Im Arzthaftungsrecht gilt seit den 1980er Jahren der Grundsatz: „Was nicht dokumentiert ist, gilt als nicht erbracht“. Nach ständiger BGH-Rechtsprechung gibt es beim Beweis der Aufklärung faktisch aber ein „in dubio pro medicus“: Im Zweifel können Ärzt*innen den ihnen obliegenden Beweis einer ordnungsgemäßen Aufklärung auch durch Schilderung einer regelmäßigen Aufklärungsübung erbringen (sog. „immer-so“- Rechtsprechung).

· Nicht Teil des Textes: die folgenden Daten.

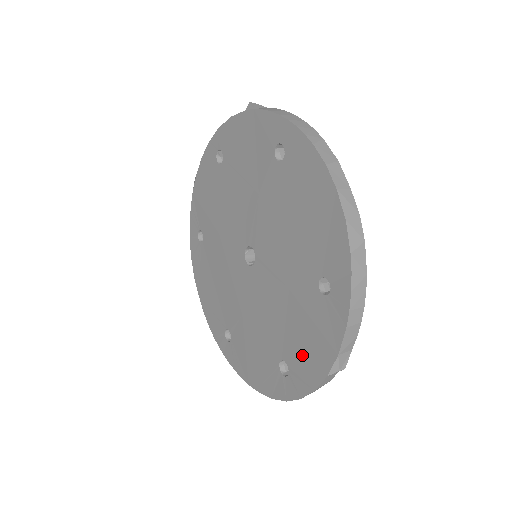
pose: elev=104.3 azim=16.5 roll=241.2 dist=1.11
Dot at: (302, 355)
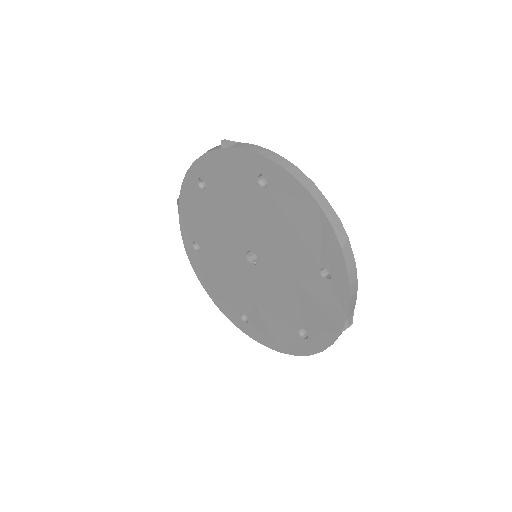
Dot at: (317, 322)
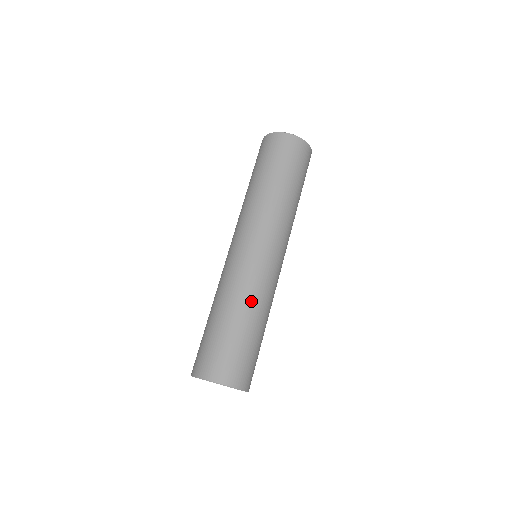
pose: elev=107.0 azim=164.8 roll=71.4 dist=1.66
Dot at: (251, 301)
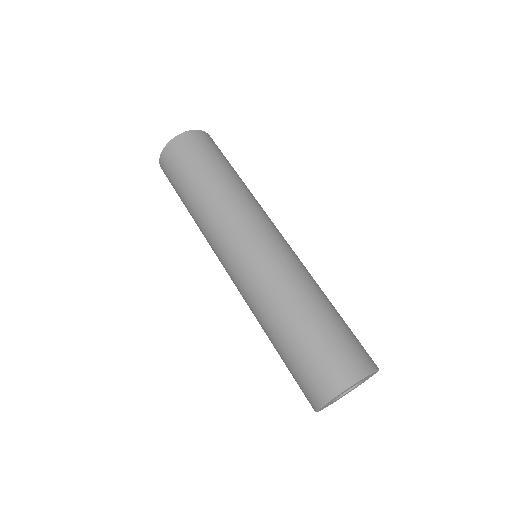
Dot at: (272, 304)
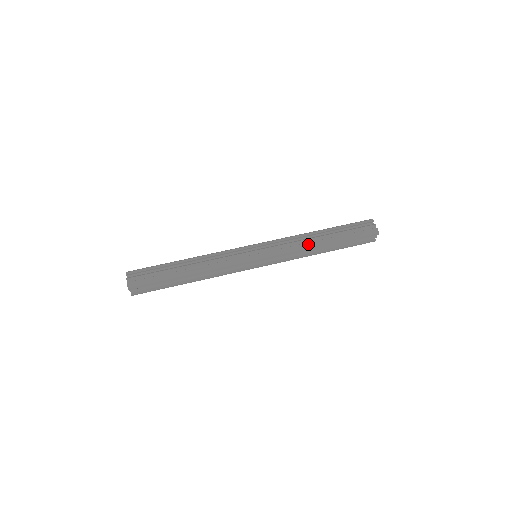
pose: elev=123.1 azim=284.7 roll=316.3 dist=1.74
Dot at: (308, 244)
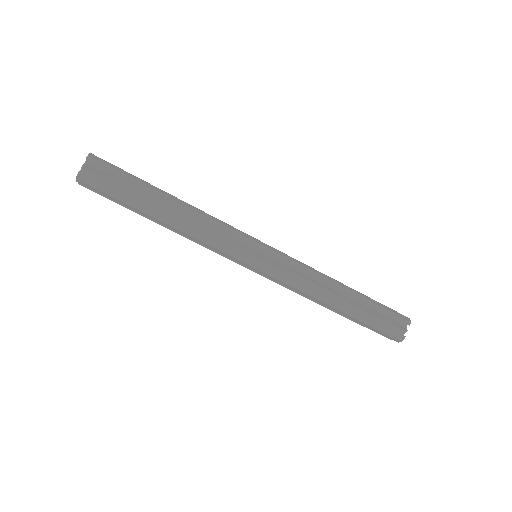
Dot at: (320, 296)
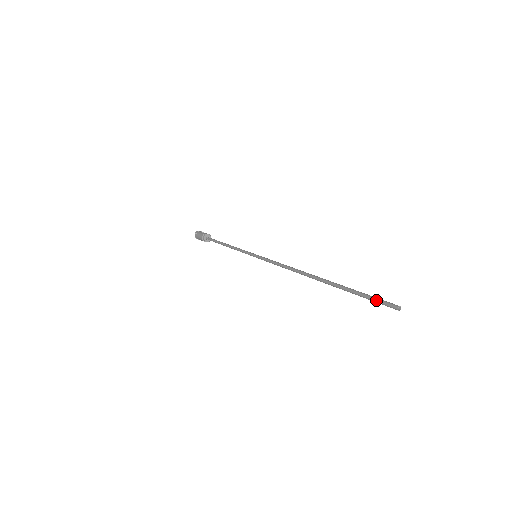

In Einzelfällen kann das Instrument des „immer-so-Beweises“ für Ärzt*innen also ein Rettungsanker bei unvollständigen Behandlungsunterlagen sein. Allerdings gerät die BGH-Rechtsprechung unter zunehmende Kritik. Aus ärztlicher Sicht kann es zwar durchaus nachvollziehbar sein, dass wegen einer Vielzahl von Behandlungen eine Dokumentation nicht vollständig geführt wurde. Trotzdem ist der „immer-so-Beweis“ nur ein Indiz und kein „echtes“ Beweismittel. Der BGH hilft der Behandlerseite mit seiner bisherigen Rechtsprechung in einer Art über eine Beweisnot hinweg, die mit den Beweislastregeln aus dem Patientenrechtegesetz aus dem Jahr 2013 rechtlich nicht zwingend vereinbar ist. Ob der BGH in künftigen, ähnlich gelagerten Fällen daran festhält, bleibt abzuwarten.